▶ [AIM OF THE EXERCISE]: Please report every line of the data below that contains the word "lens".

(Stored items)
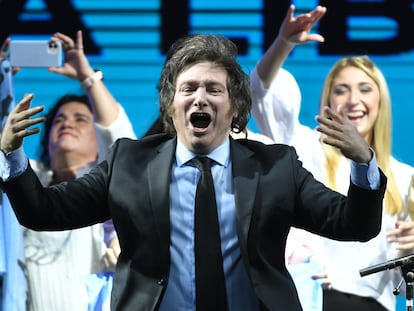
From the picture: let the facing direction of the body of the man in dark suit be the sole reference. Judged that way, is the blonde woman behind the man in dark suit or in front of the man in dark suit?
behind

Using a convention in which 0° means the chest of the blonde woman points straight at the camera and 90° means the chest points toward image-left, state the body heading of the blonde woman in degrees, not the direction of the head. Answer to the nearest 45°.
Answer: approximately 0°

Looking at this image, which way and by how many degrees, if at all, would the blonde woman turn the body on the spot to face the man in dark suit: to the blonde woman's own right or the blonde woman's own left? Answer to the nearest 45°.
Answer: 0° — they already face them

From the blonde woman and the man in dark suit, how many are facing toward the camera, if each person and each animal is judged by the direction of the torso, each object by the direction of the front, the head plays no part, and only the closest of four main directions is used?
2
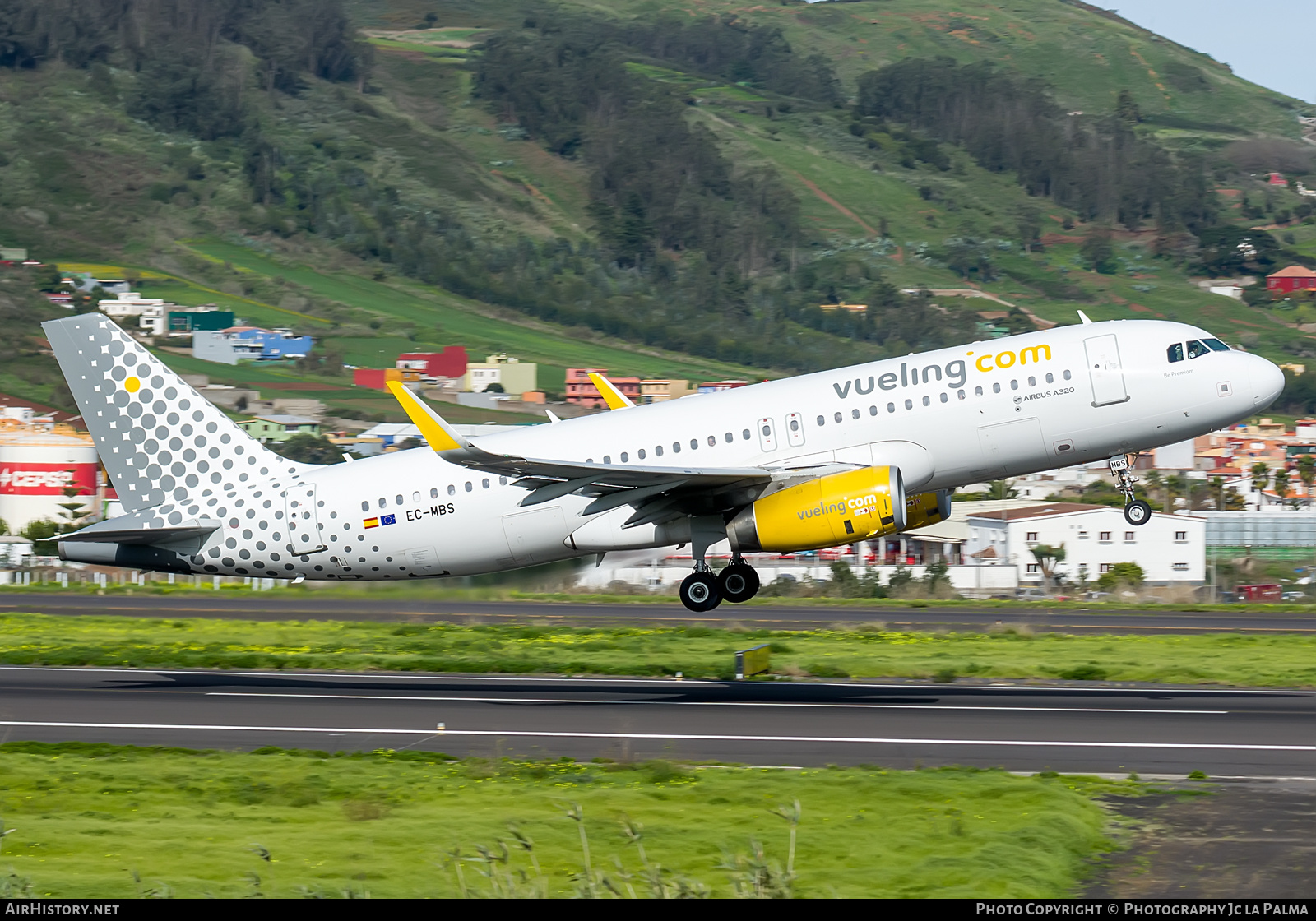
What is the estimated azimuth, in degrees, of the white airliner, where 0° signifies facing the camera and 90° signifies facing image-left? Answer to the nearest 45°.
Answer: approximately 270°
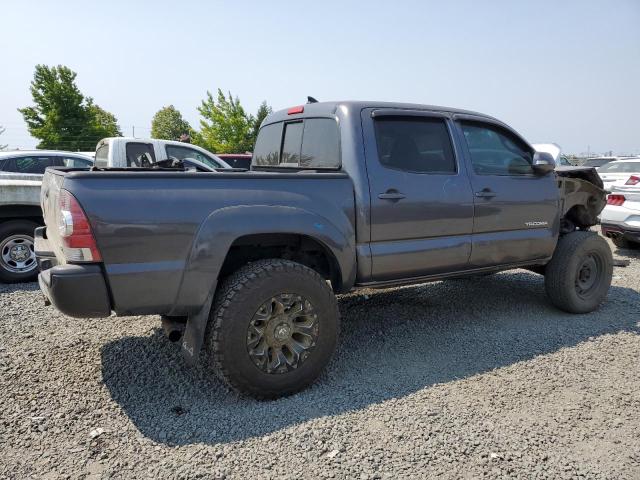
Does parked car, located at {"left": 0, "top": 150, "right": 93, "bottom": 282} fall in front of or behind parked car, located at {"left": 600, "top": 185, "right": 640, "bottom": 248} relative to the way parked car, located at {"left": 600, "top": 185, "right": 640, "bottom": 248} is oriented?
behind

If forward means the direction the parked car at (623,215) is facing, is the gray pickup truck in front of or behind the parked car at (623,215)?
behind

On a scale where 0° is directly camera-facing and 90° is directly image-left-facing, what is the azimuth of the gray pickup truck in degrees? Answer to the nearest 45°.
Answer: approximately 225°

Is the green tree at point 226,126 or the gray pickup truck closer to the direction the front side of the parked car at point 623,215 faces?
the green tree

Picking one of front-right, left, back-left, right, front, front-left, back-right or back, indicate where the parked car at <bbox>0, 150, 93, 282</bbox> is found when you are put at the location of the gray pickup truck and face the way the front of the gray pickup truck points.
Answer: left

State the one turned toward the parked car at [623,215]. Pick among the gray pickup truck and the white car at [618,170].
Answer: the gray pickup truck

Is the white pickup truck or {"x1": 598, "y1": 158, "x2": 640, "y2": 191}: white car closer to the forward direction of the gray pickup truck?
the white car

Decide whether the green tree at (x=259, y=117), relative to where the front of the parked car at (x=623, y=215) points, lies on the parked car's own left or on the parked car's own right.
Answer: on the parked car's own left

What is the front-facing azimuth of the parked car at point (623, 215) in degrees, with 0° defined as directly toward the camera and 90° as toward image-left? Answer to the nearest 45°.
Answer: approximately 225°
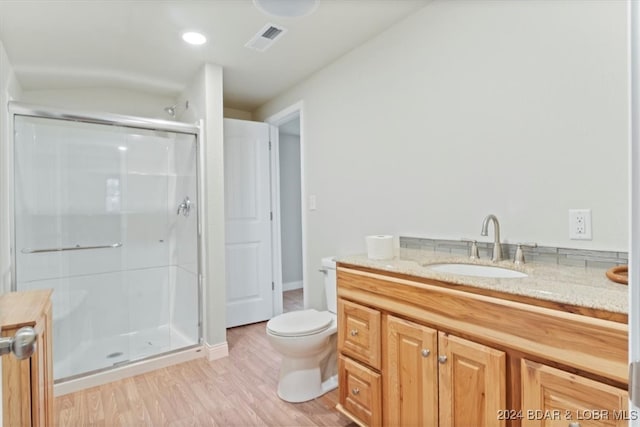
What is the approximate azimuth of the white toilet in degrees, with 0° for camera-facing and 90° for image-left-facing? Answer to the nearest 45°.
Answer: approximately 45°

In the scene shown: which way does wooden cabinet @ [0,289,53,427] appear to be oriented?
to the viewer's right

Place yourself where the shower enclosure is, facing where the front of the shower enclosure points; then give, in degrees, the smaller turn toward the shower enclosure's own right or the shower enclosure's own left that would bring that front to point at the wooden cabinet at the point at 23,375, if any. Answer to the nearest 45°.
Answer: approximately 45° to the shower enclosure's own right

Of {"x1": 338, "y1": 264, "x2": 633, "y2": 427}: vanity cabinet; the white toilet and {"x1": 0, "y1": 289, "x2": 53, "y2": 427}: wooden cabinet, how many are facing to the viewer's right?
1

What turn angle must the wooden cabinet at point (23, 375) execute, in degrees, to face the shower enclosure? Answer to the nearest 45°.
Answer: approximately 90° to its left

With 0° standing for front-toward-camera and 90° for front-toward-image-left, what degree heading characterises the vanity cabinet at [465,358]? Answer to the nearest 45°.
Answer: approximately 45°

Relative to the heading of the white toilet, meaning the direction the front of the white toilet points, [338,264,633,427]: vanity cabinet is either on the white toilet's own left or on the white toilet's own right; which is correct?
on the white toilet's own left

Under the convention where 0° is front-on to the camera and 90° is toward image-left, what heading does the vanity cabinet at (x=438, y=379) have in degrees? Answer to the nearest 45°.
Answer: approximately 45°

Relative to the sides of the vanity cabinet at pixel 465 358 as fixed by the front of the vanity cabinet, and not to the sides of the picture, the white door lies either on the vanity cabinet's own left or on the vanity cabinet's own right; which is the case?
on the vanity cabinet's own right
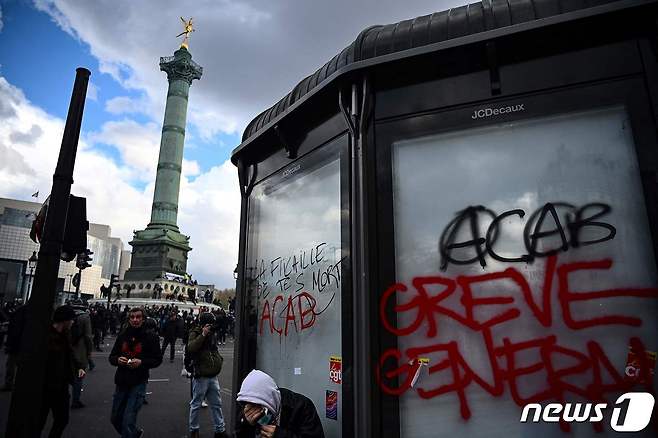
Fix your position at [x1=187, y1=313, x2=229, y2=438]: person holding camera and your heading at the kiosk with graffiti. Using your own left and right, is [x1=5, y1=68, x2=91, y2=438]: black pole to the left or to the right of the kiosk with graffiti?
right

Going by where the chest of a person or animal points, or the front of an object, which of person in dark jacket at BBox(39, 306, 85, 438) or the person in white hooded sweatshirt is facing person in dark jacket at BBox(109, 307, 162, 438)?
person in dark jacket at BBox(39, 306, 85, 438)

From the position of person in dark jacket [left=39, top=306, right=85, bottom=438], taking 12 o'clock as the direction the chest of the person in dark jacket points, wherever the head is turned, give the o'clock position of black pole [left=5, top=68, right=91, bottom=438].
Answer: The black pole is roughly at 3 o'clock from the person in dark jacket.

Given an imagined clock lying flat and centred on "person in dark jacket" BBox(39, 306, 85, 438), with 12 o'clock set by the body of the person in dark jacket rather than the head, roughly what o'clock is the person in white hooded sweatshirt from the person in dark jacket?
The person in white hooded sweatshirt is roughly at 2 o'clock from the person in dark jacket.

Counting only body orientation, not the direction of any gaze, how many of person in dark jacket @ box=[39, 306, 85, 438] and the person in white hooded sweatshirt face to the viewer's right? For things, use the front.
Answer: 1

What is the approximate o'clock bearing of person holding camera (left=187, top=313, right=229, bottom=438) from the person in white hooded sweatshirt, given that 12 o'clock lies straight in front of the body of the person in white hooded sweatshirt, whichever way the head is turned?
The person holding camera is roughly at 4 o'clock from the person in white hooded sweatshirt.

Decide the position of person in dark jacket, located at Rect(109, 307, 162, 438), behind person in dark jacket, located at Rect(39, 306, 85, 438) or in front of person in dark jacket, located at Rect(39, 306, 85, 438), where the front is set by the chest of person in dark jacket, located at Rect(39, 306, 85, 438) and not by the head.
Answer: in front

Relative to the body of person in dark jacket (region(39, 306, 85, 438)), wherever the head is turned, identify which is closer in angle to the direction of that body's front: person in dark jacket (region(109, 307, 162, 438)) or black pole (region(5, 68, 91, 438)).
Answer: the person in dark jacket

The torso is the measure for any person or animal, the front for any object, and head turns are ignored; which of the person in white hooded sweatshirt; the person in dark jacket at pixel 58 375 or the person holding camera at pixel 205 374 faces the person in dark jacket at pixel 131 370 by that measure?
the person in dark jacket at pixel 58 375

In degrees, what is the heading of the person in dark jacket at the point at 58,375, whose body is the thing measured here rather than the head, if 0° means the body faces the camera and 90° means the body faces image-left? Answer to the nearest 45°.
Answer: approximately 270°
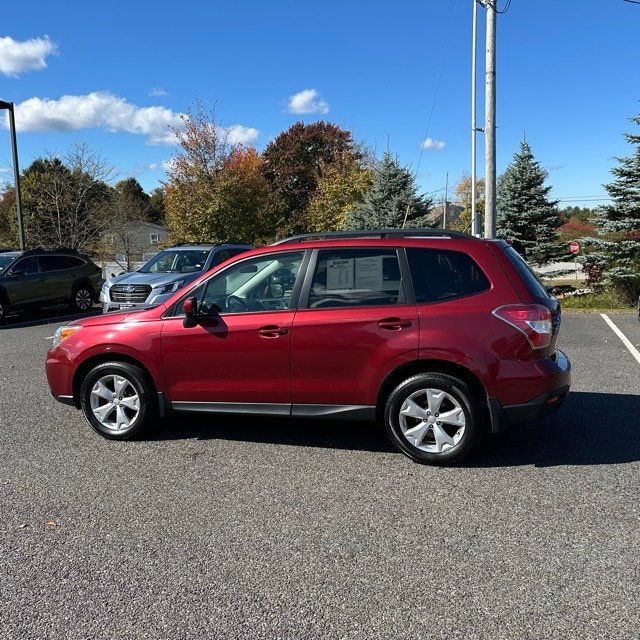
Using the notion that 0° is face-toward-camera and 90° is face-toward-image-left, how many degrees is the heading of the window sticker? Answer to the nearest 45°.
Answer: approximately 0°

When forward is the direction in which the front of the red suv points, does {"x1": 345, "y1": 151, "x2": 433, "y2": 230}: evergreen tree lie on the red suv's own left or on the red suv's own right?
on the red suv's own right

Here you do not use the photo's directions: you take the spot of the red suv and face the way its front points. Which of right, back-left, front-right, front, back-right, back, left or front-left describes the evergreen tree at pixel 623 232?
back-right

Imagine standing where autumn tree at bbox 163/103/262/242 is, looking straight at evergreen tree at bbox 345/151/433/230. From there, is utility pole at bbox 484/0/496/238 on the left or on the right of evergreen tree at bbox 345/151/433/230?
right

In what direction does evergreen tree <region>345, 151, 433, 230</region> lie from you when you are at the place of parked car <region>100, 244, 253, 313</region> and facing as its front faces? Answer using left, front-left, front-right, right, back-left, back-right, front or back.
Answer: back

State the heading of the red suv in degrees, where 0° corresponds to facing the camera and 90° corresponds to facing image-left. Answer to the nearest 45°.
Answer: approximately 90°

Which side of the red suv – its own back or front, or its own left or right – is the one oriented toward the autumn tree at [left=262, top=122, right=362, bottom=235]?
right

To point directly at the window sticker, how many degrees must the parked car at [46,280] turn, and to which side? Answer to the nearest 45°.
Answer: approximately 45° to its left

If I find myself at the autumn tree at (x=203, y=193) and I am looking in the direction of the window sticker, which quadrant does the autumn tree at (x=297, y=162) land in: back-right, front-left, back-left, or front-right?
back-left

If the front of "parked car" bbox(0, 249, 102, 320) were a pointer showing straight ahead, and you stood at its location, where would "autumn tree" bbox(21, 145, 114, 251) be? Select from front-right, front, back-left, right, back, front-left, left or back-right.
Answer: back-right
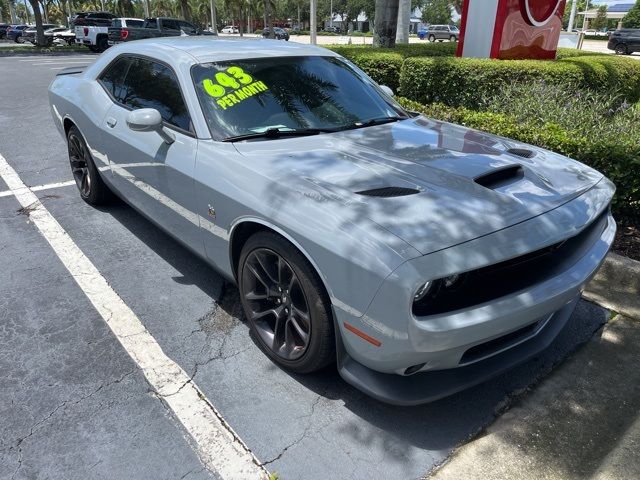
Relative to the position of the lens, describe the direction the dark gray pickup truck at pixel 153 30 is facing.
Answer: facing away from the viewer and to the right of the viewer

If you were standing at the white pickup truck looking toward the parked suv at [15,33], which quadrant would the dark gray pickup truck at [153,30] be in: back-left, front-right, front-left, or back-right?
back-right

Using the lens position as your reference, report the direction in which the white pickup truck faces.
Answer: facing away from the viewer and to the right of the viewer

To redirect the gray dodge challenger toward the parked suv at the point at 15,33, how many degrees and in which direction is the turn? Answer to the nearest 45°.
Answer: approximately 180°

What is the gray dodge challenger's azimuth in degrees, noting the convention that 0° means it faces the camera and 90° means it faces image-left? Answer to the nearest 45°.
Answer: approximately 315°

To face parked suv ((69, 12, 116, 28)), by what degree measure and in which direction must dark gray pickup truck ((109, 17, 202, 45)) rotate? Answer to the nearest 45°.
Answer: approximately 90° to its left

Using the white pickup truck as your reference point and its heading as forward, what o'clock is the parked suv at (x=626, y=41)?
The parked suv is roughly at 2 o'clock from the white pickup truck.

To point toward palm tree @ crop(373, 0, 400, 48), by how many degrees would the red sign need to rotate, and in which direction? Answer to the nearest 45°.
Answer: approximately 135° to its right

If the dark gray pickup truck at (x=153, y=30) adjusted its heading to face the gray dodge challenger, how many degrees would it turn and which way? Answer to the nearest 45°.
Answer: approximately 135° to its right

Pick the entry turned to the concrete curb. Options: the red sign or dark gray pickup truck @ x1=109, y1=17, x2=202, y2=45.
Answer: the red sign

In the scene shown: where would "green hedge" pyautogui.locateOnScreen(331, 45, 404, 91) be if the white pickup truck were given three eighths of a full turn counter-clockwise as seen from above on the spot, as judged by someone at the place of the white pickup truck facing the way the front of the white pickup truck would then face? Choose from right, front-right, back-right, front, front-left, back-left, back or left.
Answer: left

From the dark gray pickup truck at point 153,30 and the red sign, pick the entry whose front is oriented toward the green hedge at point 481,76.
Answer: the red sign

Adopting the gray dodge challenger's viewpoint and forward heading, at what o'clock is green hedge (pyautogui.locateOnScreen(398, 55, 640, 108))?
The green hedge is roughly at 8 o'clock from the gray dodge challenger.
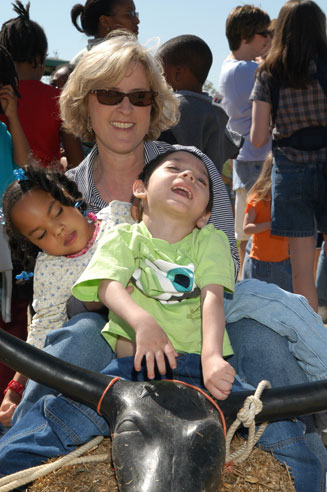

▶ [ANSWER]:
Relative to the position of the lens, describe the direction the dark gray pickup truck at pixel 153 30 is facing.
Using the lens position as your reference, report the direction in which the white pickup truck faces.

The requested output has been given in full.